Leaving out the images, please reproduce each line below exactly.

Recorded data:
··········

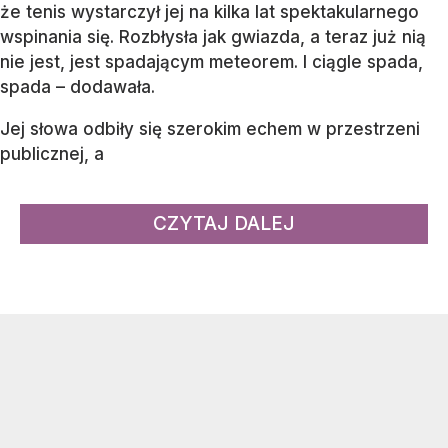
że tenis wystarczył jej na kilka lat spektakularnego
wspinania się. Rozbłysła jak gwiazda, a teraz już nią
nie jest, jest spadającym meteorem. I ciągle spada,
spada – dodawała.
Jej słowa odbiły się szerokim echem w przestrzeni
publicznej, a
CZYTAJ DALEJ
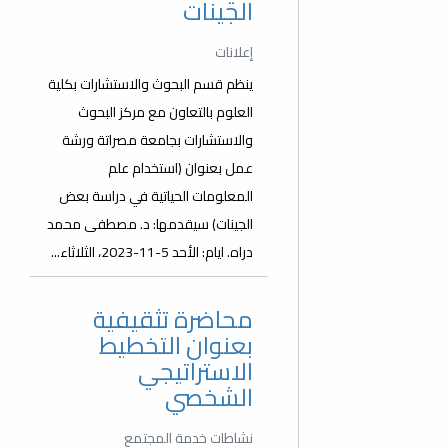
الجينات
إعلانات
ينظم قسم البحوث والاستشارات بكلية
العلوم بالتعاون مع مركز البحوث
والاستشارات بجامعة مصراتة ورشة
عمل بعنوان (استخدام علم
المعلومات الحياتية في دراسة بعض
الجينات) سيقدمها: د. مصطفى محمد
دراه. ايام: الأحد 5-11-2023، الثلاثاء...
محاضرة تثقيفية
بعنوان التخطيط
الاستراتيجي
الشخصي
نشاطات خدمة المجتمع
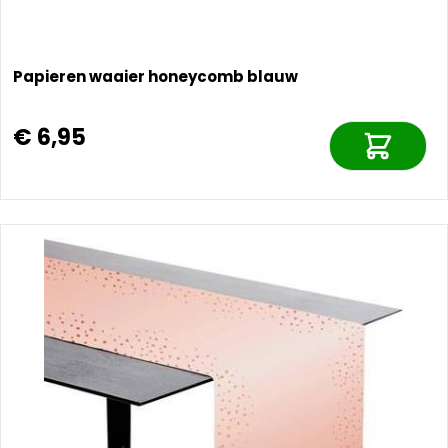
Papieren waaier honeycomb blauw
€ 6,95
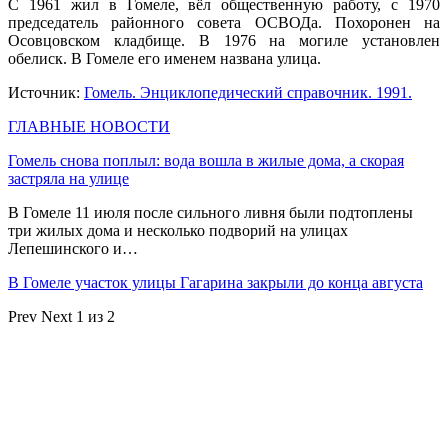
С 1961 жил в Гомеле, вёл общественную работу, с 1970
председатель районного совета ОСВОДа. Похоронен на
Осовцовском кладбище. В 1976 на могиле установлен
обелиск. В Гомеле его именем названа улица.
Источник:
Гомель. Энциклопедический справочник. 1991.
ГЛАВНЫЕ НОВОСТИ
Гомель снова поплыл: вода вошла в жилые дома, а скорая
застряла на улице
В Гомеле 11 июля после сильного ливня были подтоплены
три жилых дома и несколько подворий на улицах
Лепешинского и…
В Гомеле участок улицы Гагарина закрыли до конца августа
Prev
Next
1 из 2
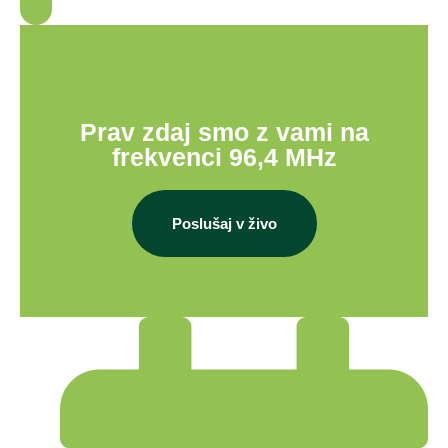
Prav zdaj smo z vami na
frekvenci 96,4 MHz
Poslušaj v živo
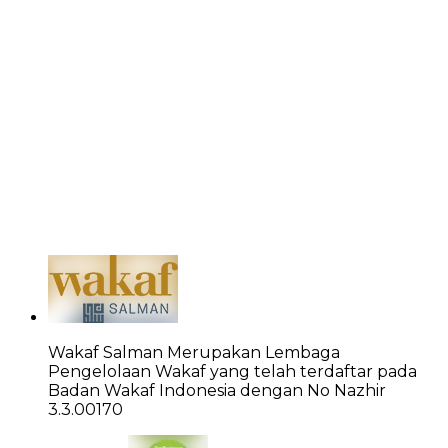
Wakaf Salman Merupakan Lembaga
Pengelolaan Wakaf yang telah terdaftar pada
Badan Wakaf Indonesia dengan No Nazhir
3.3.00170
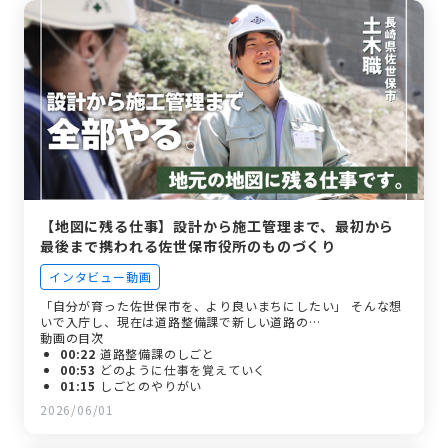
【地図に残る仕事】設計から施工管理まで、最初から
最後まで携われる佐世保市役所のものづくり
インタビュー動画
「自分が育った佐世保市を、より良いまちにしたい」 そんな想
いで入庁し、現在は道路整備課で新しい道路の…
動画の目次
00:22
道路整備課のしごと
00:53
どのように仕事を覚えていく
01:15
しごとのやりがい
01:42
佐世保市役所のよさこいチームとは？
2026/06/01
02:16
入庁のきっかけ
02:37
入庁前のイメージ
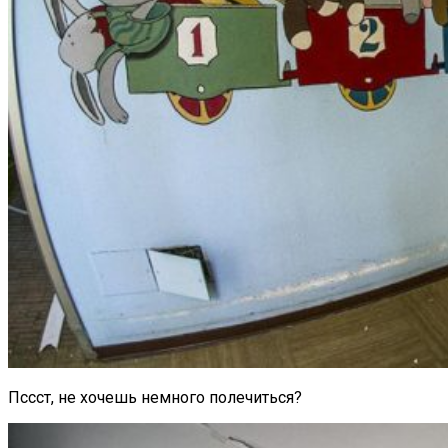
Пссст, не хочешь немного полечиться?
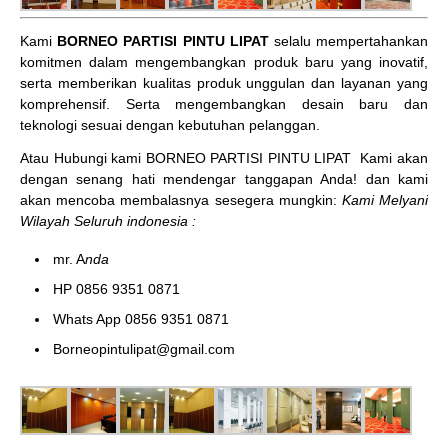
Kami
BORNEO PARTISI PINTU LIPAT
selalu mempertahankan
komitmen dalam mengembangkan produk baru yang inovatif,
serta memberikan kualitas produk unggulan dan layanan yang
komprehensif. Serta mengembangkan desain baru dan
teknologi sesuai dengan kebutuhan pelanggan.
Atau Hubungi kami BORNEO PARTISI PINTU LIPAT
Kami akan
dengan senang hati mendengar tanggapan Anda! dan kami
akan mencoba membalasnya sesegera mungkin:
Kami Melyani
Wilayah Seluruh indonesia :
mr. A
nda
HP 0856 9351 0871
Whats App 0856 9351 0871
Borneopintulipat@gmail.com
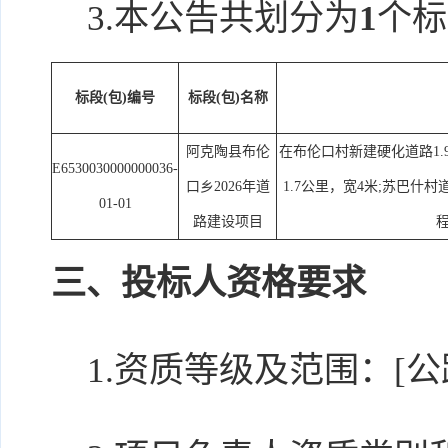
3.本公告共划分为
1
个标
标段(包)编号
标段(包)名称
阿克陶县布伦
在布伦口村新建硬化道路1.
E6530030000000036-
口乡2026年道
1.7公里，宽4米;苏巴什村
01-01
路建设项目
三、投标人资格要求
1.资质等级及范围：[公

··········

**EXERCISE SOLUTION**:
że tenis wystarczył jej na kilka lat spektakularnego
wspinania się. Rozbłysła jak gwiazda, a teraz już nią
nie jest, jest spadającym meteorem. I ciągle spada,
spada – dodawała.
Jej słowa odbiły się szerokim echem w przestrzeni
publicznej, a
CZYTAJ DALEJ
الجينات
إعلانات
ينظم قسم البحوث والاستشارات بكلية
العلوم بالتعاون مع مركز البحوث
والاستشارات بجامعة مصراتة ورشة
عمل بعنوان (استخدام علم
المعلومات الحياتية في دراسة بعض
الجينات) سيقدمها: د. مصطفى محمد
دراه. ايام: الأحد 5-11-2023، الثلاثاء...
محاضرة تثقيفية
بعنوان التخطيط
الاستراتيجي
الشخصي
نشاطات خدمة المجتمع
Papieren waaier honeycomb blauw
€ 6,95
С 1961 жил в Гомеле, вёл общественную работу, с 1970
председатель районного совета ОСВОДа. Похоронен на
Осовцовском кладбище. В 1976 на могиле установлен
обелиск. В Гомеле его именем названа улица.
Источник:
Гомель. Энциклопедический справочник. 1991.
ГЛАВНЫЕ НОВОСТИ
Гомель снова поплыл: вода вошла в жилые дома, а скорая
застряла на улице
В Гомеле 11 июля после сильного ливня были подтоплены
три жилых дома и несколько подворий на улицах
Лепешинского и…
В Гомеле участок улицы Гагарина закрыли до конца августа
Prev
Next
1 из 2
Prav zdaj smo z vami na
frekvenci 96,4 MHz
Poslušaj v živo
Wakaf Salman Merupakan Lembaga
Pengelolaan Wakaf yang telah terdaftar pada
Badan Wakaf Indonesia dengan No Nazhir
3.3.00170
【地図に残る仕事】設計から施工管理まで、最初から
最後まで携われる佐世保市役所のものづくり
インタビュー動画
「自分が育った佐世保市を、より良いまちにしたい」 そんな想
いで入庁し、現在は道路整備課で新しい道路の…
動画の目次
00:22
道路整備課のしごと
00:53
どのように仕事を覚えていく
01:15
しごとのやりがい
01:42
佐世保市役所のよさこいチームとは？
2026/06/01
02:16
入庁のきっかけ
02:37
入庁前のイメージ
Пссст, не хочешь немного полечиться?
Kami
BORNEO PARTISI PINTU LIPAT
selalu mempertahankan
komitmen dalam mengembangkan produk baru yang inovatif,
serta memberikan kualitas produk unggulan dan layanan yang
komprehensif. Serta mengembangkan desain baru dan
teknologi sesuai dengan kebutuhan pelanggan.
Atau Hubungi kami BORNEO PARTISI PINTU LIPAT
Kami akan
dengan senang hati mendengar tanggapan Anda! dan kami
akan mencoba membalasnya sesegera mungkin:
Kami Melyani
Wilayah Seluruh indonesia :
mr. A
nda
HP 0856 9351 0871
Whats App 0856 9351 0871
Borneopintulipat@gmail.com
3.本公告共划分为
1
个标
标段(包)编号
标段(包)名称
阿克陶县布伦
在布伦口村新建硬化道路1.
E6530030000000036-
口乡2026年道
1.7公里，宽4米;苏巴什村
01-01
路建设项目
三、投标人资格要求
1.资质等级及范围：[公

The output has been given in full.